Fredonia adds a new outdoor sculpture to campus

Lisa Eikenburg
Installation of “Thunder Cloud,” a cast iron sculpture by Coral Lambert.

Installation of “Thunder Cloud,” a 1,500-pound cast iron sculpture by Coral Lambert.

“Thunder Cloud,” a 1,500-pound cast iron sculpture by Coral Lambert, was installed in the Dennis R., '72 and Kathryn L. Costello South Plaza, adjacent to the Rockefeller Arts Center Studio Complex.

The 8-by-9-by-6-foot sculpture, installed by Facilities Services crew on May 10, is part of the In Sight/On Site outdoor sculpture program initiated by the Department of Visual Arts and New Media. The program is currently coordinated by Cathy and Jesse Marion Art Gallery Director Barbara Räcker, in collaboration with the student art club Art Forum and the Student Association. Art Forum students Collin Hassler, Max Lee, and Alex Viola were integral to the project.

In “Thunder Cloud” Lambert has tried to capture the transience and awe of nature: “Responding directly to metal’s transitional fluid state, I engage and treat it as a living material; it flows, breathes, and emerges from the mold raw and elemental. I allow traces of the process to remain as if raised from the earth’s depths or fallen from the deepest darkest skies where something mysterious and magical has the potential to be evidenced.”

Lambert studied sculpture in the late 1980s in England under the influence of formal steel sculptors such as Sir Anthony Caro. She successfully exhibited and taught in England as a young female contemporary artist then immigrated to America in 1995. From 1995 to 1998 she held the position of International Research Fellow in Foundry Arts at the University of Minnesota, Minn.

After successfully receiving the O1 Visa (Artist of Extraordinary Ability) in 2000, she co-founded New Orleans Sculpture Lab in Louisiana, where she set up a personal foundry and sculpture studio, only to have everything destroyed in Hurricane Katrina. She received an emergency assistance grant from the Gottlieb Foundation to retrieve and renovate sculptures. For two years she used her homelessness and continued to pursue her artistic career by undertaking several residencies including the Pollock Krasner-funded Emergency Residency at Santa Fe Art Institute in New Mexico. Shortly thereafter, Lambert was successful in obtaining her current teaching position at Alfred University where she also directs the National Casting Center Foundry. This is her 10th year living in New York State.
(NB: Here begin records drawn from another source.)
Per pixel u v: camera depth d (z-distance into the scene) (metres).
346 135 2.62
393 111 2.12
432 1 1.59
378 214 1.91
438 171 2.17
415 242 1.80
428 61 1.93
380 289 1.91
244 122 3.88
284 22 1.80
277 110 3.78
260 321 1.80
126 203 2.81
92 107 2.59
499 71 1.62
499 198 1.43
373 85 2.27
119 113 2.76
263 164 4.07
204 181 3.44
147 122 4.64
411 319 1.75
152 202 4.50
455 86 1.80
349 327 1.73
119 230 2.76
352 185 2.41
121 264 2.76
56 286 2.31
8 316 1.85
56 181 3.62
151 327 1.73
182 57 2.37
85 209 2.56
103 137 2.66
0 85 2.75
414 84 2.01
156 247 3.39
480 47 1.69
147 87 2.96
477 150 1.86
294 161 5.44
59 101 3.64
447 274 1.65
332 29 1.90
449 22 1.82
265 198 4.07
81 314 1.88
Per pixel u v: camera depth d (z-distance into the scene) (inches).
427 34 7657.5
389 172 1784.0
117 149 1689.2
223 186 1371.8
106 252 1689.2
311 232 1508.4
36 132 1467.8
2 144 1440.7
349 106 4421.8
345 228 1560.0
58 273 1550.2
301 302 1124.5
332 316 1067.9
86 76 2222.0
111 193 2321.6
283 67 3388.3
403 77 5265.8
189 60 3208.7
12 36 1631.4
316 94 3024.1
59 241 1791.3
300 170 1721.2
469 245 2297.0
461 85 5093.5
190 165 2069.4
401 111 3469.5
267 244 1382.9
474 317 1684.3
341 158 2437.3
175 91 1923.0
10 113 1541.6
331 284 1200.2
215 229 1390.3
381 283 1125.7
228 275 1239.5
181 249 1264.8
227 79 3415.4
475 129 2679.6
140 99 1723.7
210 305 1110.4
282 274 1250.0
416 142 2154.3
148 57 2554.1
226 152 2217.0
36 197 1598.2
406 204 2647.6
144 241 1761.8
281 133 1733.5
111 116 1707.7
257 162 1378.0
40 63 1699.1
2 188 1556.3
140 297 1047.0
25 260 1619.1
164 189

During Lambert’s 25-year career her work has been exhibited at the Barbican Center, London; Museum of Steel Sculpture in Ironbridge, United Kingdom; Franconia Sculpture Park, in Minnesota; Salem Art Works in New York State; Pirrkala Sculpture Park in Finland; HuiAn in China; National Metals Museum in Memphis, Tenn.; Governors Island in Manhattan; Carrie Furnaces in Pittsburgh, Pa.; and Salem Castle, Germany. Her most recent Fire + Iron Earthworks “Volcano Furnace” are sited at Pedvale Sculpture Park in Lativa and Il Giardino di Daniel Spoerri in Italy.

In Sight/On Site exists to expose the campus and community to developments and directions within contemporary sculpture, and to foster an appreciation for art as an integrated concern within public space.